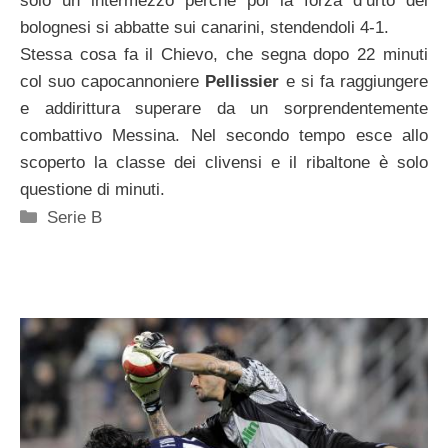
solo un intermezzo perchè poi la forza d’urto dei
bolognesi si abbatte sui canarini, stendendoli 4-1.
Stessa cosa fa il Chievo, che segna dopo 22 minuti
col suo capocannoniere
Pellissier
e si fa raggiungere
e addirittura superare da un sorprendentemente
combattivo Messina. Nel secondo tempo esce allo
scoperto la classe dei clivensi e il ribaltone è solo
questione di minuti.
Categorie
Serie B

● ● ● ●

_Required work:_ Rewrite the text read from all the items above as a numbered list with one entry per line, leaving out blank lines. Don't include the pictures.

_Output for this exercise:_
1. solo un intermezzo perchè poi la forza d’urto dei
2. bolognesi si abbatte sui canarini, stendendoli 4-1.
3. Stessa cosa fa il Chievo, che segna dopo 22 minuti
4. col suo capocannoniere
5. Pellissier
6. e si fa raggiungere
7. e addirittura superare da un sorprendentemente
8. combattivo Messina. Nel secondo tempo esce allo
9. scoperto la classe dei clivensi e il ribaltone è solo
10. questione di minuti.
11. Categorie
12. Serie B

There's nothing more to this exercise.